SOURCE EXTRACT:

National Olympic Committee of the Kyrgyz Republic
- Country: Kyrgyzstan
- Code: KGZ
- Created: 1991
- Recognized: 1993
- Continental Association: OCA
- Headquarters: Bishkek, Kyrgyzstan
- President: Sadyr Mamytov
- Secretary General: Kylychbek Sarbaghyshev
- Website: www.olympic.kg

= National Olympic Committee of the Kyrgyz Republic =

National Olympic Committee

The National Olympic Committee of the Kyrgyz Republic (Кыргызстан улуттук олимпиада комитети), (also referred to as the Kyrgyzstan) is an organization representing Kyrgyzstan in the international Olympic movement. It was recognized by the International Olympic Committee in 1992.

It is headquartered in Bishkek. The National Olympic Committee of the Kyrgyz Republic is a member of the International Olympic Committee, the Olympic Council of Asia and other international sports organizations.

QUESTIONS TO ANSWER:
(1) Which years appear in the entry on Kyrgyzstan's National Olympic Committee? List every one.
(2) Retype the part of the entry on Kyrgyzstan's National Olympic Committee starting with "It is headquartered" and going on through "international sports organizations.".
(3) Write what comes next in the entry on Kyrgyzstan's National Olympic Committee, picking up after its last sentence.
The lines that follow were taken from a different source and are unrelated to the entry above.

INPUT DATA:
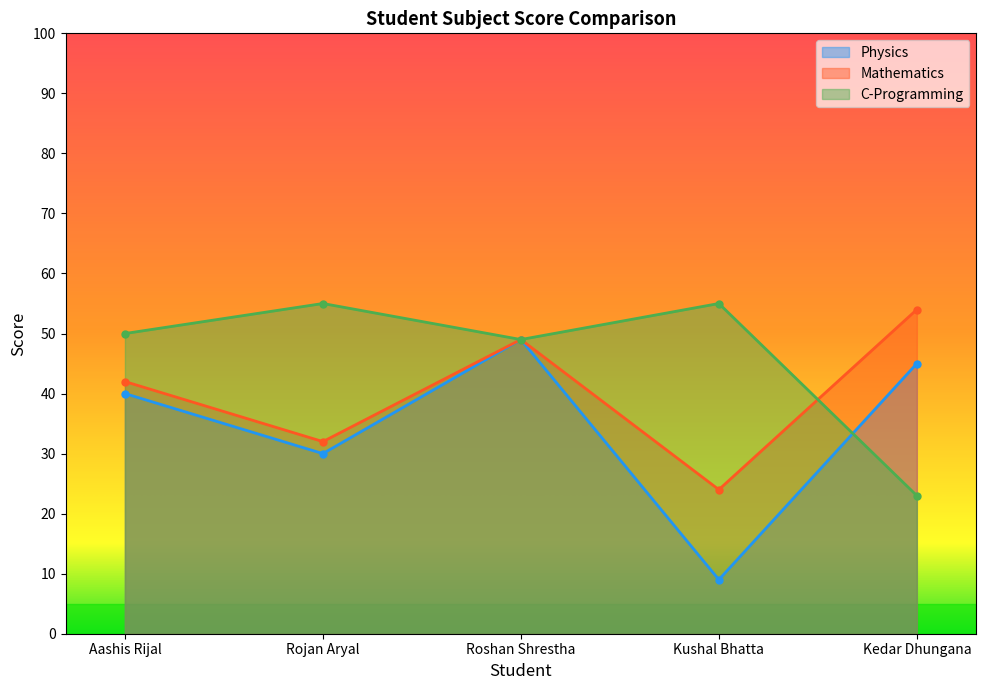

List the series in order of their overall mean, lowest first.

Physics, Mathematics, C-Programming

REPLIES:
(1) 1991, 1993, 1992

(2)
It is headquartered in Bishkek. The National Olympic Committee of the Kyrgyz Republic is a member of the International Olympic Committee, the Olympic Council of Asia and other international sports organizations.

(3)
== History ==
The history of the Olympic movement of the Kyrgyz Republic began in 1960, when an athlete from the Kyrgyz Soviet Socialist Republic, Saybattal Mursalimov, as a member of the national team of the Soviet Union, first participated in the games of the Olympics in Rome. From 1960 to 1990, the Olympic movement in the Kyrgyz Soviet Socialist Republic grew and strengthened its position in the country's life. During the XXII Olympics in 1980, Kyrgyz athletes won 6 medals, including 5 gold.

In 1991, the founding General Assembly decided to establish the National Olympic Committee of the Kyrgyz Republic, and this date is the official date of its establishment. In September 1993, the NOC of Kyrgyzstan was finally recognized by the International Olympic Committee. The Kyrgyz NOC acts in accordance with the provisions of the Olympic Charter, the Constitution of the Kyrgyz Republic, and the current Kyrgyz legislation and its Charter.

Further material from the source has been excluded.